(Beginning of Source data)

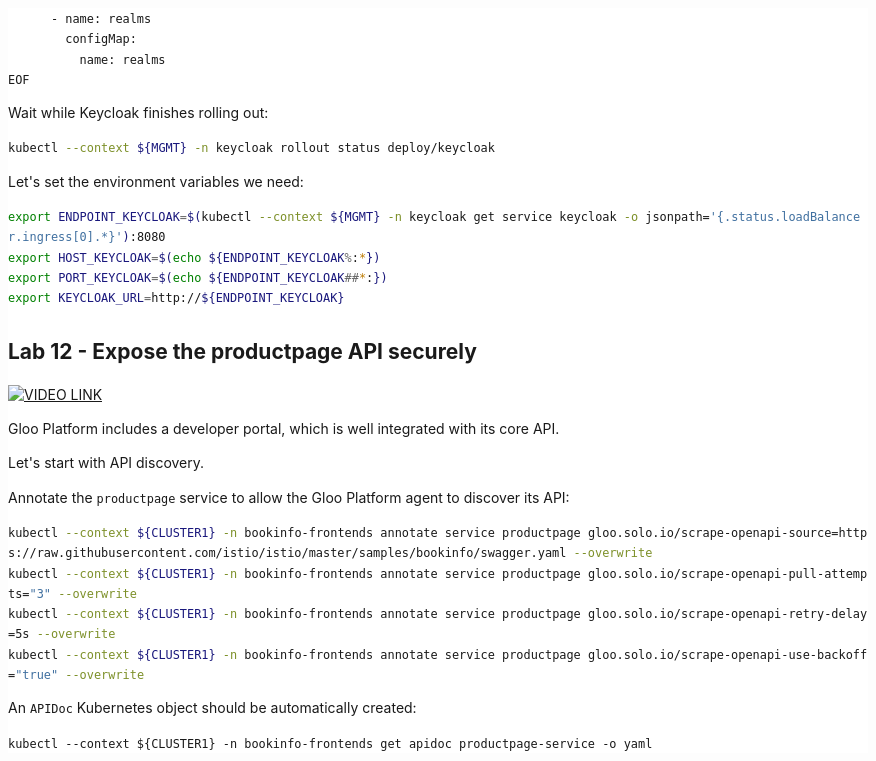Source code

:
 ```bash
      - name: realms
        configMap:
          name: realms
EOF
```

Wait while Keycloak finishes rolling out:

```bash
kubectl --context ${MGMT} -n keycloak rollout status deploy/keycloak
```




Let's set the environment variables we need:

```bash
export ENDPOINT_KEYCLOAK=$(kubectl --context ${MGMT} -n keycloak get service keycloak -o jsonpath='{.status.loadBalancer.ingress[0].*}'):8080
export HOST_KEYCLOAK=$(echo ${ENDPOINT_KEYCLOAK%:*})
export PORT_KEYCLOAK=$(echo ${ENDPOINT_KEYCLOAK##*:})
export KEYCLOAK_URL=http://${ENDPOINT_KEYCLOAK}
```






## Lab 12 - Expose the productpage API securely <a name="lab-12---expose-the-productpage-api-securely-"></a>
[<img src="https://img.youtube.com/vi/pkzeYaTj9k0/maxresdefault.jpg" alt="VIDEO LINK" width="560" height="315"/>](https://youtu.be/pkzeYaTj9k0 "Video Link")


Gloo Platform includes a developer portal, which is well integrated with its core API.

Let's start with API discovery.

Annotate the `productpage` service to allow the Gloo Platform agent to discover its API:

```bash
kubectl --context ${CLUSTER1} -n bookinfo-frontends annotate service productpage gloo.solo.io/scrape-openapi-source=https://raw.githubusercontent.com/istio/istio/master/samples/bookinfo/swagger.yaml --overwrite
kubectl --context ${CLUSTER1} -n bookinfo-frontends annotate service productpage gloo.solo.io/scrape-openapi-pull-attempts="3" --overwrite
kubectl --context ${CLUSTER1} -n bookinfo-frontends annotate service productpage gloo.solo.io/scrape-openapi-retry-delay=5s --overwrite
kubectl --context ${CLUSTER1} -n bookinfo-frontends annotate service productpage gloo.solo.io/scrape-openapi-use-backoff="true" --overwrite
```



An `APIDoc` Kubernetes object should be automatically created:

```shell
kubectl --context ${CLUSTER1} -n bookinfo-frontends get apidoc productpage-service -o yaml
```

(End of Source data)

• Aim of the task: Repeat every record above exactly, but leave out any pictures.

• Answer box:
Source code

:
 ```bash
      - name: realms
        configMap:
          name: realms
EOF
```

Wait while Keycloak finishes rolling out:

```bash
kubectl --context ${MGMT} -n keycloak rollout status deploy/keycloak
```




Let's set the environment variables we need:

```bash
export ENDPOINT_KEYCLOAK=$(kubectl --context ${MGMT} -n keycloak get service keycloak -o jsonpath='{.status.loadBalancer.ingress[0].*}'):8080
export HOST_KEYCLOAK=$(echo ${ENDPOINT_KEYCLOAK%:*})
export PORT_KEYCLOAK=$(echo ${ENDPOINT_KEYCLOAK##*:})
export KEYCLOAK_URL=http://${ENDPOINT_KEYCLOAK}
```






## Lab 12 - Expose the productpage API securely <a name="lab-12---expose-the-productpage-api-securely-"></a>
[<img src="https://img.youtube.com/vi/pkzeYaTj9k0/maxresdefault.jpg" alt="VIDEO LINK" width="560" height="315"/>](https://youtu.be/pkzeYaTj9k0 "Video Link")


Gloo Platform includes a developer portal, which is well integrated with its core API.

Let's start with API discovery.

Annotate the `productpage` service to allow the Gloo Platform agent to discover its API:

```bash
kubectl --context ${CLUSTER1} -n bookinfo-frontends annotate service productpage gloo.solo.io/scrape-openapi-source=https://raw.githubusercontent.com/istio/istio/master/samples/bookinfo/swagger.yaml --overwrite
kubectl --context ${CLUSTER1} -n bookinfo-frontends annotate service productpage gloo.solo.io/scrape-openapi-pull-attempts="3" --overwrite
kubectl --context ${CLUSTER1} -n bookinfo-frontends annotate service productpage gloo.solo.io/scrape-openapi-retry-delay=5s --overwrite
kubectl --context ${CLUSTER1} -n bookinfo-frontends annotate service productpage gloo.solo.io/scrape-openapi-use-backoff="true" --overwrite
```



An `APIDoc` Kubernetes object should be automatically created:

```shell
kubectl --context ${CLUSTER1} -n bookinfo-frontends get apidoc productpage-service -o yaml
```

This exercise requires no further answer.